The components are the most visible in Yamaha’s continuing recovery programme, which saw them secure from second to fifth at Misano; and second to fourth in today’s first free practice at Aragon.
2020 Rider Lineup Nearly Complete
Next year’s line-up in MotoGP is all but settled, with only KTM’s second factory seat uncertain; and the entry lists are now becoming clearer in the smaller classes.
Before the Aragon GP, Valentino Rossi’s SKY VR46 team confirmed their line-up for 2020. In Moto2, Marco Bezzecchi will join incumbent Luca Marini, Rossi’s half-brother. In Moto3, fast rookie Celestino Vietti will be joined by former team rider Andrea Migno.
Lorenzo Rumors Continue to Swirl
Jorge Lorenzo was again fending off rumours of an early end to his two-year Repsol Honda contract, after a pain-ridden first season continues to limp along with the triple MotoGP champion struggling to score points at all.
He had no thoughts, he told pressmen, of quitting or retiring, and intended to see the project through.
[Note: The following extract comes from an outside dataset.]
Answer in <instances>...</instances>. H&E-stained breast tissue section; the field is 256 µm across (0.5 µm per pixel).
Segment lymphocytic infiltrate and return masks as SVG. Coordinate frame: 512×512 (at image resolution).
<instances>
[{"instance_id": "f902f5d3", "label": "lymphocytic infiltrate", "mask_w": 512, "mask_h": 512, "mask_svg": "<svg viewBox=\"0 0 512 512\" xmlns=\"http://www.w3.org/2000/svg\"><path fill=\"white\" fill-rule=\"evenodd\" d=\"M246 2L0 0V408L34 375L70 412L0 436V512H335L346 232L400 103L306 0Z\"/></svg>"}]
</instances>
But he could not speak for HRC, whence some Spanish sources expect a cut-off decision. “Anything could happen,” he allowed.
Lorenzo’s progress has been blighted by several crashes and a string of injuries … the first to his ankle after a controversial first-corner clash with Marquez at Aragon one year ago. At the next race in Thailand a mechanical failure threw him heavily off his Ducati, and he missed most of the end of the season.
He broke his scaphoid in a training accident in the close season, then fractured ribs in a fall at Qatar. Then in practice at Assen he sustained fractures to two vertebrae.
“There have been four very important injures, and although the last was the worst, the others have also had an impact on results,” he said.
He returned at the British GP, but finished a distant 14 there and at the next round at Misano. The pain was steadily improving, he said; and he hoped to be significantly stronger for the forthcoming Asian campaign. “The enemy is the stopwatch.”